(TASK DESCRIPTION): The stretch from the line with "Figure 1. A" through the line with "Figure 6. Parity" in the records below: write it out exactly, and nothing else.

Saved data entries:
⟨
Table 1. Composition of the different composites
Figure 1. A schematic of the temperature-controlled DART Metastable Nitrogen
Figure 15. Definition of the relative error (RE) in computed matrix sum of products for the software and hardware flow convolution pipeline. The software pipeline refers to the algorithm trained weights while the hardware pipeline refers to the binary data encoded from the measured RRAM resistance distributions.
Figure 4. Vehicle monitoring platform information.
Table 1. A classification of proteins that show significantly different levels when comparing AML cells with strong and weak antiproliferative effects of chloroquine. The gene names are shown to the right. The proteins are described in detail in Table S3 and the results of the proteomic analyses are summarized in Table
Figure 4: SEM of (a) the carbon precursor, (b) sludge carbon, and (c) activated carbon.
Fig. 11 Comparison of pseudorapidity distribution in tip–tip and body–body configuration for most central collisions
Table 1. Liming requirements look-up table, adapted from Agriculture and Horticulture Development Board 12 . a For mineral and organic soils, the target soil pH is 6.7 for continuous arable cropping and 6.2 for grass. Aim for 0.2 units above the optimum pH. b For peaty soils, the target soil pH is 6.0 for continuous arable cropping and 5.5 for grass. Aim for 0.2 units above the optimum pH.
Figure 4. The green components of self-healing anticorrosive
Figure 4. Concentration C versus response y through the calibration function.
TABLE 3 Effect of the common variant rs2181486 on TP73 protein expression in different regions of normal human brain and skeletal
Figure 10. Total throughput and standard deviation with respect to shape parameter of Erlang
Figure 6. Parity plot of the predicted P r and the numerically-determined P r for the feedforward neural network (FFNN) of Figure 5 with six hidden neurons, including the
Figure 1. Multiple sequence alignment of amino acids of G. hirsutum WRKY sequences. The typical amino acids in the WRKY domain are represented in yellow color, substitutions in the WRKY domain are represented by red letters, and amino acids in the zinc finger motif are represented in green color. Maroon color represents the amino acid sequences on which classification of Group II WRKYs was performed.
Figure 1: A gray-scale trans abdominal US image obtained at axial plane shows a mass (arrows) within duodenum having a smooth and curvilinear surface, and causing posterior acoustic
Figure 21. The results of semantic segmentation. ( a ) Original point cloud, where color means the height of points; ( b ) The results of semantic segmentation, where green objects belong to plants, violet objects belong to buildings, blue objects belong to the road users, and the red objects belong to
⟩
(WRITTEN ANSWER):
Figure 1. A schematic of the temperature-controlled DART Metastable Nitrogen
Figure 15. Definition of the relative error (RE) in computed matrix sum of products for the software and hardware flow convolution pipeline. The software pipeline refers to the algorithm trained weights while the hardware pipeline refers to the binary data encoded from the measured RRAM resistance distributions.
Figure 4. Vehicle monitoring platform information.
Table 1. A classification of proteins that show significantly different levels when comparing AML cells with strong and weak antiproliferative effects of chloroquine. The gene names are shown to the right. The proteins are described in detail in Table S3 and the results of the proteomic analyses are summarized in Table
Figure 4: SEM of (a) the carbon precursor, (b) sludge carbon, and (c) activated carbon.
Fig. 11 Comparison of pseudorapidity distribution in tip–tip and body–body configuration for most central collisions
Table 1. Liming requirements look-up table, adapted from Agriculture and Horticulture Development Board 12 . a For mineral and organic soils, the target soil pH is 6.7 for continuous arable cropping and 6.2 for grass. Aim for 0.2 units above the optimum pH. b For peaty soils, the target soil pH is 6.0 for continuous arable cropping and 5.5 for grass. Aim for 0.2 units above the optimum pH.
Figure 4. The green components of self-healing anticorrosive
Figure 4. Concentration C versus response y through the calibration function.
TABLE 3 Effect of the common variant rs2181486 on TP73 protein expression in different regions of normal human brain and skeletal
Figure 10. Total throughput and standard deviation with respect to shape parameter of Erlang
Figure 6. Parity plot of the predicted P r and the numerically-determined P r for the feedforward neural network (FFNN) of Figure 5 with six hidden neurons, including the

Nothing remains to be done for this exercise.